**Problem requirements**
The records below are to be transcribed exactly, with the pictures removed.

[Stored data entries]
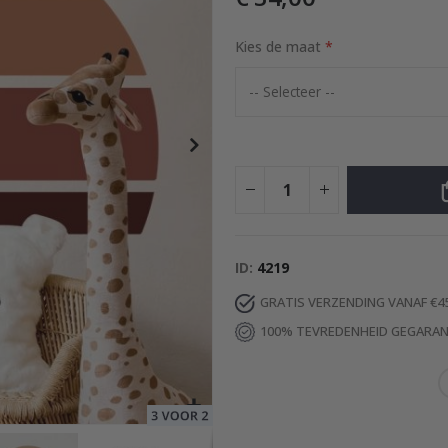
Kies de maat
Special
37,00 €
Price
ID
4219
GRATIS VERZENDING VANAF €4
100% TEVREDENHEID GEGARA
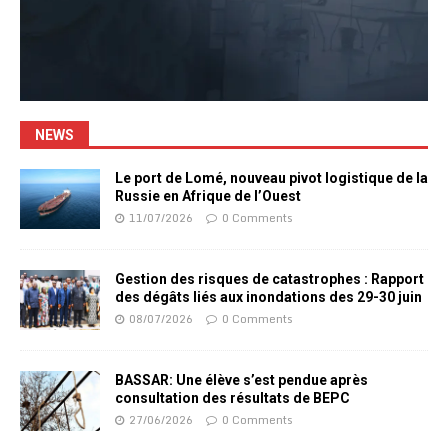
NEWS
Le port de Lomé, nouveau pivot logistique de la
Russie en Afrique de l’Ouest
11/07/2026
0 Comments
Gestion des risques de catastrophes : Rapport
des dégâts liés aux inondations des 29-30 juin
08/07/2026
0 Comments
BASSAR: Une élève s’est pendue après
consultation des résultats de BEPC
27/06/2026
0 Comments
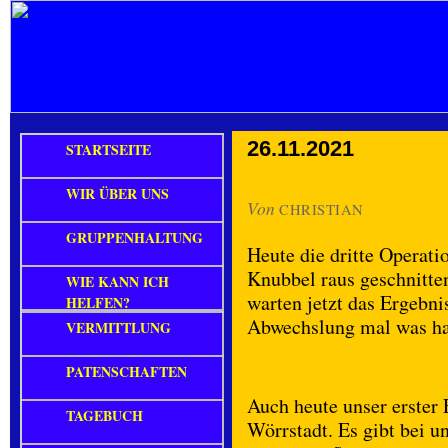
26.11.2021
STARTSEITE
WIR ÜBER UNS
Von
CHRISTIAN
GRUPPENHALTUNG
Heute die dritte Operati
Knubbel raus geschnitte
WIE KANN ICH
warten jetzt das Ergebni
HELFEN?
Abwechslung mal was h
VERMITTLUNG
PATENSCHAFTEN
Auch heute unser erster
TAGEBUCH
Wörrstadt. Es gibt bei 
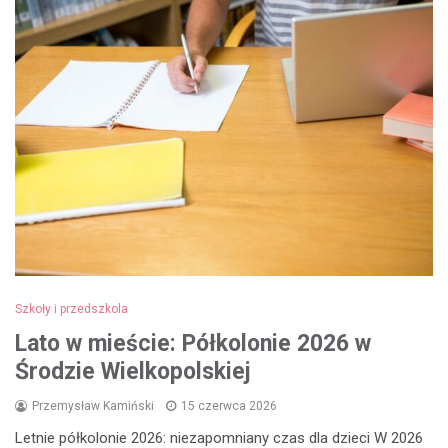
Szkoły i przedszkola
Lato w mieście: Półkolonie 2026 w
Środzie Wielkopolskiej
Przemysław Kamiński
15 czerwca 2026
Letnie półkolonie 2026: niezapomniany czas dla dzieci W 2026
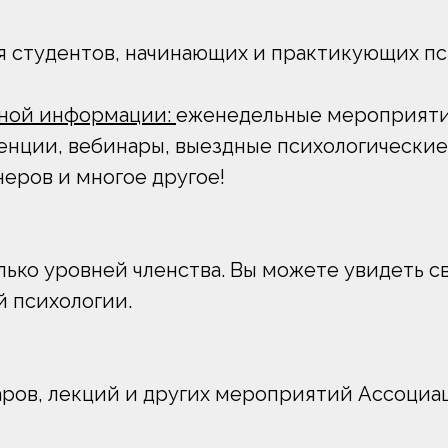
я студентов, начинающих и практикующих пс
езной информации:
еженедельные мероприяти
енции, вебинары, выездные психологические
еров и многое другое!
ько уровней членства. Вы можете увидеть с
й психологии.
аров, лекций и других мероприятий Ассоциа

**Solution to the problem**
Kies de maat
Special
37,00 €
Price
ID
4219
GRATIS VERZENDING VANAF €4
100% TEVREDENHEID GEGARA
NEWS
Le port de Lomé, nouveau pivot logistique de la
Russie en Afrique de l’Ouest
11/07/2026
0 Comments
Gestion des risques de catastrophes : Rapport
des dégâts liés aux inondations des 29-30 juin
08/07/2026
0 Comments
BASSAR: Une élève s’est pendue après
consultation des résultats de BEPC
27/06/2026
0 Comments
26.11.2021
STARTSEITE
WIR ÜBER UNS
Von
CHRISTIAN
GRUPPENHALTUNG
Heute die dritte Operati
Knubbel raus geschnitte
WIE KANN ICH
warten jetzt das Ergebni
HELFEN?
Abwechslung mal was h
VERMITTLUNG
PATENSCHAFTEN
Auch heute unser erster
TAGEBUCH
Wörrstadt. Es gibt bei 
Szkoły i przedszkola
Lato w mieście: Półkolonie 2026 w
Środzie Wielkopolskiej
Przemysław Kamiński
15 czerwca 2026
Letnie półkolonie 2026: niezapomniany czas dla dzieci W 2026
я студентов, начинающих и практикующих пс
езной информации:
еженедельные мероприяти
енции, вебинары, выездные психологические
еров и многое другое!
ько уровней членства. Вы можете увидеть с
й психологии.
аров, лекций и других мероприятий Ассоциа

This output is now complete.